En 1183, Valdo y sus seguidores fueron excomulgados por violar la prohibición de la predicación y se les expulsó de la ciudad. Fueron condenados formalmente en un consejo eclesiástico del año 1184 junto con otros presuntos herejes, incluidos los cátaros, contra quien Valdo había predicado anteriormente.

En realidad, Valdo nunca tuvo la intención de separarse de Roma y mantuvo numerosas doctrinas católicas tradicionales. Sin embargo, después de la excomunión y aun más allá de su muerte, hacia el año 1205, las convicciones separatistas de los valdenses aumentaron y se solidificaron.

El legado de Valdo

A pesar de la excomunión y la muerte de Valdo, el grupo siguió creciendo durante bastante tiempo. La severa persecución a los valdenses en el siglo XIII los obligó a desplazarse constantemente y a enseñar en secreto, pero a pesar de ello, el movimiento se extendió al norte de Italia y a regiones de España, Austria, Alemania, Hungría y Polonia.

El hostigamiento de la Iglesia Romana continuó y creció en gravedad, hasta que en el siglo XV las filas valdenses se habían reducido a pequeñas y secretas comunidades en los valles alpinos de Francia e Italia. Cuando la Reforma protestante irrumpió en la escena en el siglo XVI, la mayoría de los valdenses se convirtieron en protestantes. Aceptaron las formas de culto y la eclesiología de Ginebra y se organizaron como iglesia. La iglesia evangélica valdense se adhirió a la teología calvinista y se convirtió en la filial italiana de las iglesias reformadas. Hoy existen congregaciones valdenses principalmente en Italia, Suiza, Uruguay y Argentina.
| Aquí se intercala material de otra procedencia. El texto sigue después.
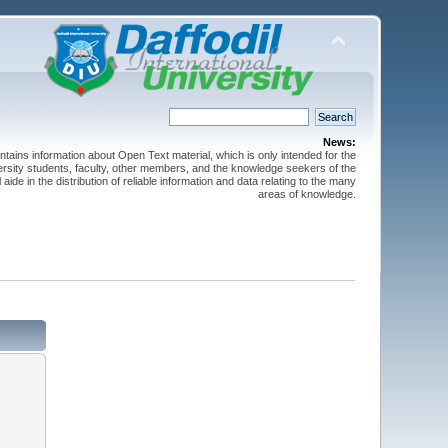
News:
ntains information about Open Text material, which is only intended for the
versity students, faculty, other members, and the knowledge seekers of the
 aide in the distribution of reliable information and data relating to the many
areas of knowledge.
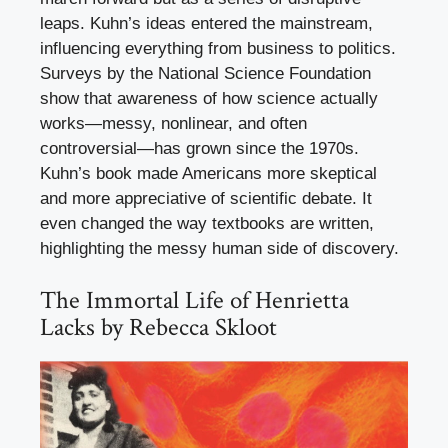
leaps. Kuhn’s ideas entered the mainstream,
influencing everything from business to politics.
Surveys by the National Science Foundation
show that awareness of how science actually
works—messy, nonlinear, and often
controversial—has grown since the 1970s.
Kuhn’s book made Americans more skeptical
and more appreciative of scientific debate. It
even changed the way textbooks are written,
highlighting the messy human side of discovery.
The Immortal Life of Henrietta
Lacks by Rebecca Skloot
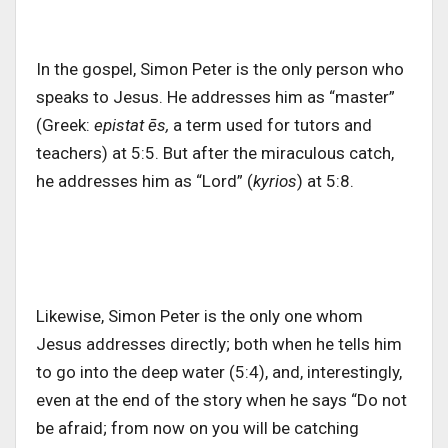
In the gospel, Simon Peter is the only person who
speaks to Jesus. He addresses him as “master”
(Greek:
epistat ēs,
a term used for tutors and
teachers) at 5:5. But after the miraculous catch,
he addresses him as “Lord” (
kyrios
) at 5:8.
Likewise, Simon Peter is the only one whom
Jesus addresses directly; both when he tells him
to go into the deep water (5:4), and, interestingly,
even at the end of the story when he says “Do not
be afraid; from now on you will be catching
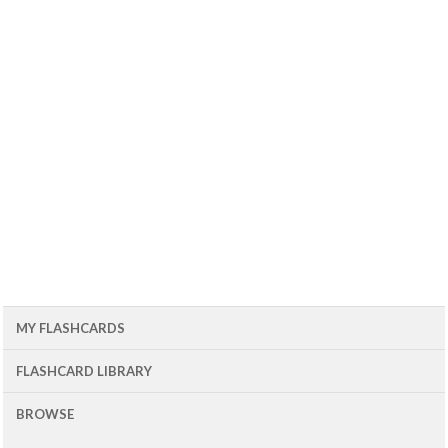
MY FLASHCARDS
FLASHCARD LIBRARY
BROWSE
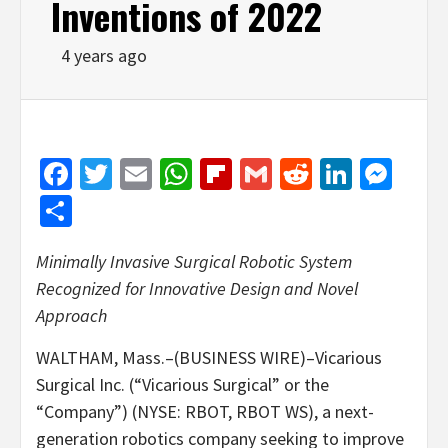
Inventions of 2022
4 years ago
Facebook
Twitter
Email
WhatsApp
Flipboard
Gmail
Reddit
Linked
Mes
Share
Minimally Invasive Surgical Robotic System
Recognized for Innovative Design and Novel
Approach
WALTHAM, Mass.–(BUSINESS WIRE)–Vicarious
Surgical Inc. (“Vicarious Surgical” or the
“Company”) (NYSE: RBOT, RBOT WS), a next-
generation robotics company seeking to improve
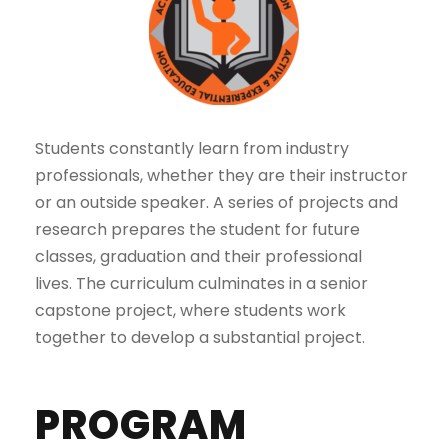
Students constantly learn from industry
professionals, whether they are their instructor
or an outside speaker. A series of projects and
research prepares the student for future
classes, graduation and their professional
lives. The curriculum culminates in a senior
capstone project, where students work
together to develop a substantial project.
PROGRAM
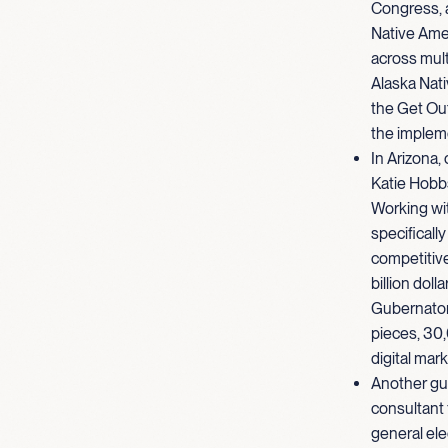
Congress, a
Native Ame
across mult
Alaska Nativ
the Get Out
the implem
In Arizona,
Katie Hobbs
Working wit
specificall
competitive
billion doll
Gubernatori
pieces, 30,
digital mar
Another gu
consultant
general ele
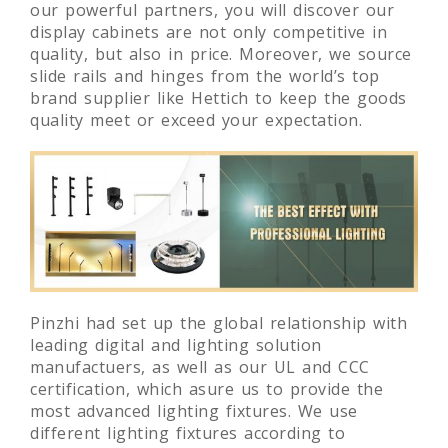
our powerful partners, you will discover our
display cabinets are not only competitive in
quality, but also in price. Moreover, we source
slide rails and hinges from the world’s top
brand supplier like Hettich to keep the goods
quality meet or exceed your expectation.
Pinzhi had set up the global relationship with
leading digital and lighting solution
manufactuers, as well as our UL and CCC
certification, which asure us to provide the
most advanced lighting fixtures. We use
different lighting fixtures according to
Algo serio estaba gestándose en la iglesia de Cristo. Hombres como Valdo y Juan Hus, este último 100 años antes de la Reforma protestante, fueron los pilares sobre los que muchos se basaron para reformar una iglesia que percibían desviada.

Pedro Valdo fue un proto-protestante, aunque nunca lo supo. Fue un mercader convertido en profeta que simplemente creyó en la Palabra de Dios con todo su corazón, lo que demostró con toda su vida. Al estudiar la Palabra y predicarla en un tiempo en el que a muy pocos les importaba hacerlo, Valdo agitó las aguas de la renovación y del deseo de regresar a las Escrituras.

Hay muchos hombres y mujeres retratados en la historia que decidieron tomar en serio la lectura y estudio de la Palabra de Dios, y pusieron todo su empeño en obedecerla para la gloria de Dios.